Ci sono tanti modi per prepararle ma quello che ti descriverò qui sotto è come ho imparato e continuo a farle ancora oggi. La ricetta del cavolo cappuccio fermentato è la base ma una volta fatto il primo esperimento potrai utilizzare altra verdura: carote, cavolfiore, zucchine, sedano, cipolle, aglio ecc. Mischiare le verdure arricchirà il preparato di diverse specie di batteri rendendolo ancor più salutare e benefico.

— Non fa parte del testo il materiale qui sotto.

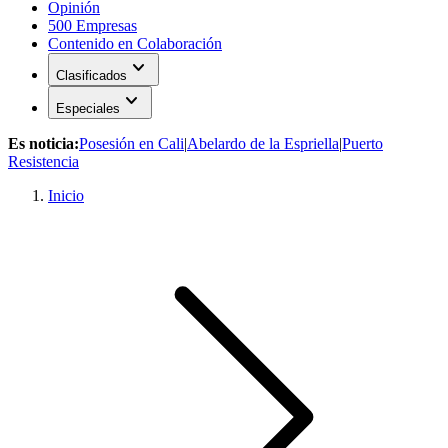
Opinión
500 Empresas
Contenido en Colaboración
expand_more
Clasificados
expand_more
Especiales
Es noticia:
Posesión en Cali
|
Abelardo de la Espriella
|
Puerto
Resistencia
Inicio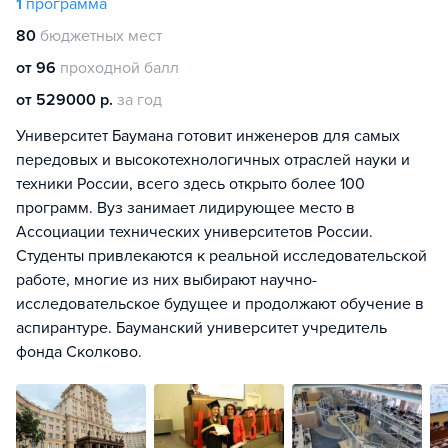
1
программа
80
бюджетных мест
от 96
проходной балл
от 529000 р.
за год
Университет Баумана готовит инженеров для самых
передовых и высокотехнологичных отраслей науки и
техники России, всего здесь открыто более 100
программ. Вуз занимает лидирующее место в
Ассоциации технических университетов России.
Студенты привлекаются к реальной исследовательской
работе, многие из них выбирают научно-
исследовательское будущее и продолжают обучение в
аспирантуре. Бауманский университет учредитель
фонда Сколково.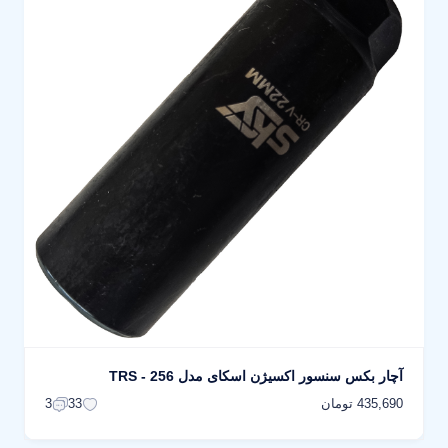
آچار بکس سنسور اکسیژن اسکای مدل TRS - 256
435,690 تومان
3
33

È anche interessante arricchire la salamoia con spezie e aromi per ottenere infinite combinazioni di gusto, sempre diverse: aneto, cumino, ginepro, alloro, chiodi di garofano, peperoncino, zenzero sono solo alcune delle possibilità.
Le spezie inibiscono inoltre la formazione di muffe e questo è sicuramente un’altra ragione per cui vale la pena sperimentare!

RICETTA – Cavolo Cappuccio Fermentato

Ingredienti:
1 kg cavolo cappuccio viola o verde
2 cucchiai rasi di sale rosa himalayano

Preparazione: lava il cavolo cappuccio, affettalo a striscioline il più sottile possibile e ponile in una terrina di vetro. Spargi sopra il sale e inizia a massaggiare la verdura in maniera vigorosa in modo da spargere bene il sale e rompere la fibra. Lascia riposare per un quarto d’ora e poi ripeti il massaggio con forza. Lascia riposare e ripeti per un paio di volte finché vedrai che la verdura diventa lucida e comincia a perdere l’acqua.

Copri con un piattino di una misura più piccola della circonferenza della terrina, schiaccia bene in modo da cercare di togliere quanta più aria possibile, poni un peso (un sasso o una brocca d’acqua) sul piattino in modo che la verdura rimanga sommersa dal liquido. Copri con un panno pulito e lascia in questo modo per 7-10 giorni. La verdura comincerà a fermentare.

Controlla di tanto in tanto che la verdura sia sempre coperta dal liquido e togli l’eventuale muffa che si può formare in superficie.

Passato questo tempo riempi con la verdura fermentata dei vasetti di vetro schiacciando bene sul fondo cercando di non lasciare aria all’interno. Riempi fino a un paio di centimetri dal bordo e usa gli appositi pressetti per fare in modo che la verdura sia sempre coperta dal liquido. Chiudi il coperchio e stringi bene.

A questo punto puoi iniziare a consumarla riponendo poi il vasetto in frigorifero. Inizia con una forchettata ai pasti per poi aumentare, se lo desideri, pian piano nel giro di un paio di settimane.

I vasetti chiusi puoi conservarli in taverna, garage, sottoscala o in casa e comunque non è necessario il frigorifero.

Io le adoro e le consumo quotidianamente aggiungendole all’insalata al posto del sale.